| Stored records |
━━━
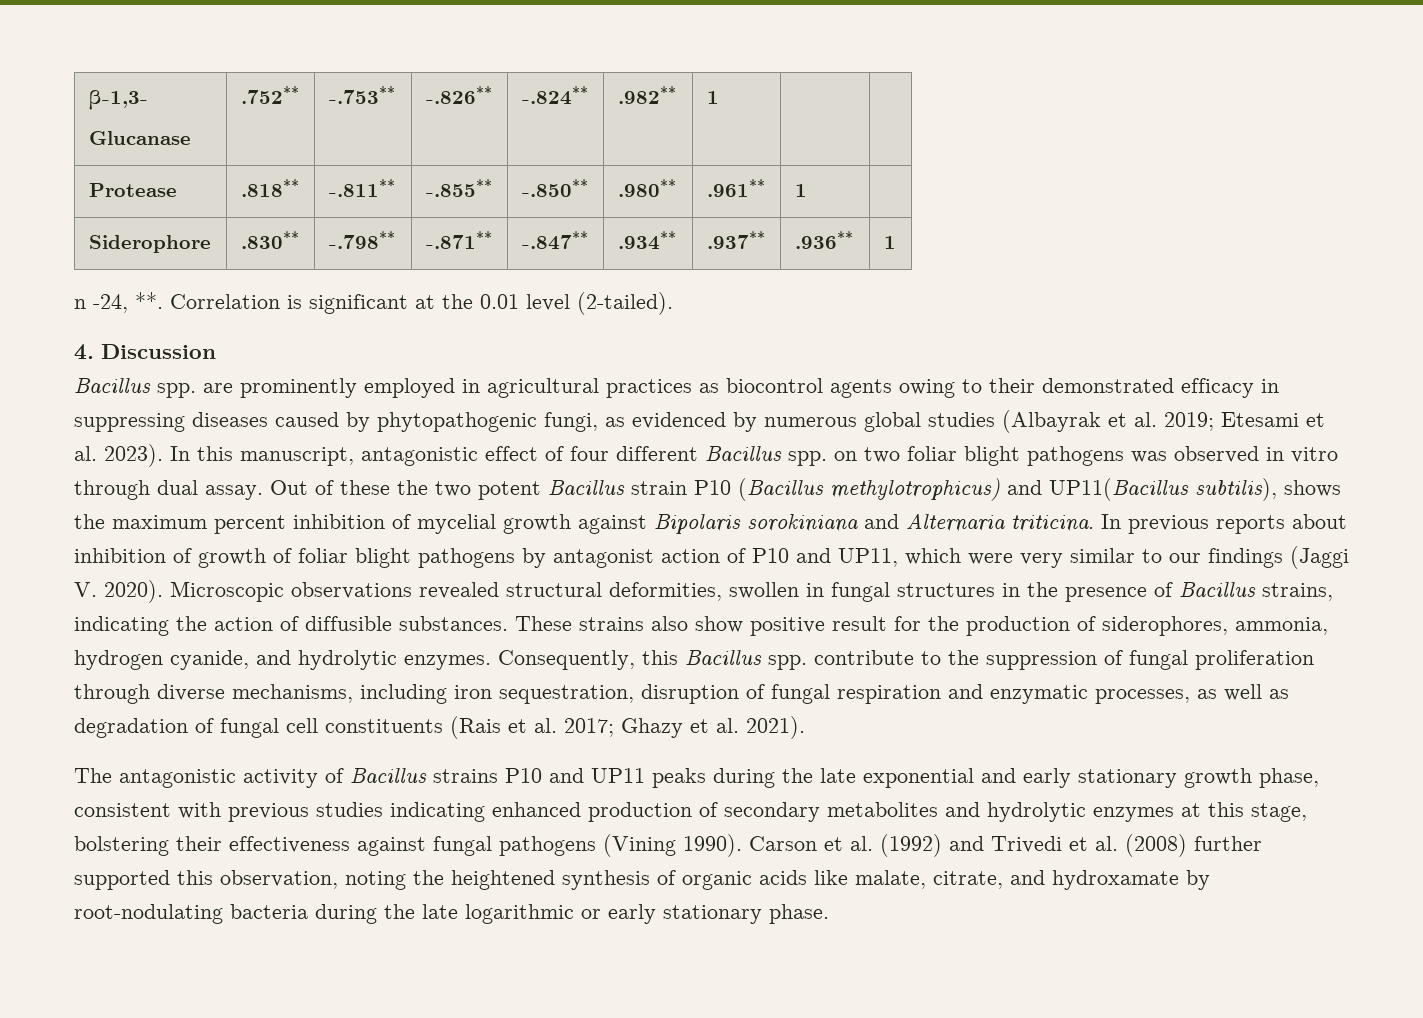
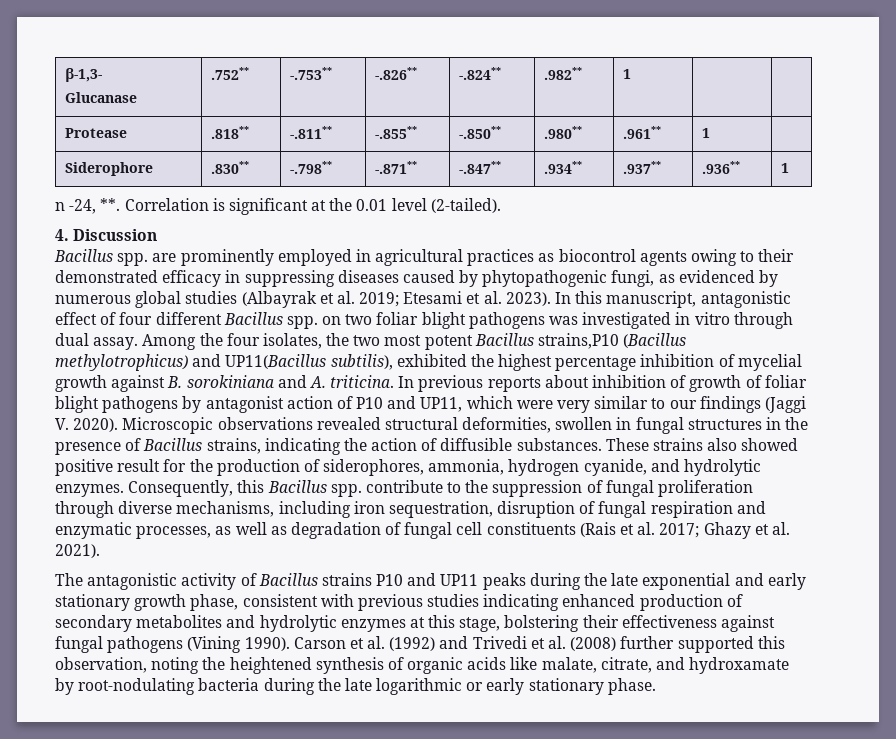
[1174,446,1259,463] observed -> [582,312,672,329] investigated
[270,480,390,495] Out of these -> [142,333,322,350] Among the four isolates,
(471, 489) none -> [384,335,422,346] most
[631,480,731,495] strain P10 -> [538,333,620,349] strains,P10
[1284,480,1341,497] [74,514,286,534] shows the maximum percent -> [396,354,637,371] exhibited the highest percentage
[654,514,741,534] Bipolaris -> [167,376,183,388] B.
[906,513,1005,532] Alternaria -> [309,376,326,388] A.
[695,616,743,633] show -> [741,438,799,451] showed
━━━
| PROBLEM DETAILS |
The images are to be left out; every line above should be set down exactly.

| COMPLETED EXERCISE |
[1174,446,1259,463] observed -> [582,312,672,329] investigated
[270,480,390,495] Out of these -> [142,333,322,350] Among the four isolates,
(471, 489) none -> [384,335,422,346] most
[631,480,731,495] strain P10 -> [538,333,620,349] strains,P10
[1284,480,1341,497] [74,514,286,534] shows the maximum percent -> [396,354,637,371] exhibited the highest percentage
[654,514,741,534] Bipolaris -> [167,376,183,388] B.
[906,513,1005,532] Alternaria -> [309,376,326,388] A.
[695,616,743,633] show -> [741,438,799,451] showed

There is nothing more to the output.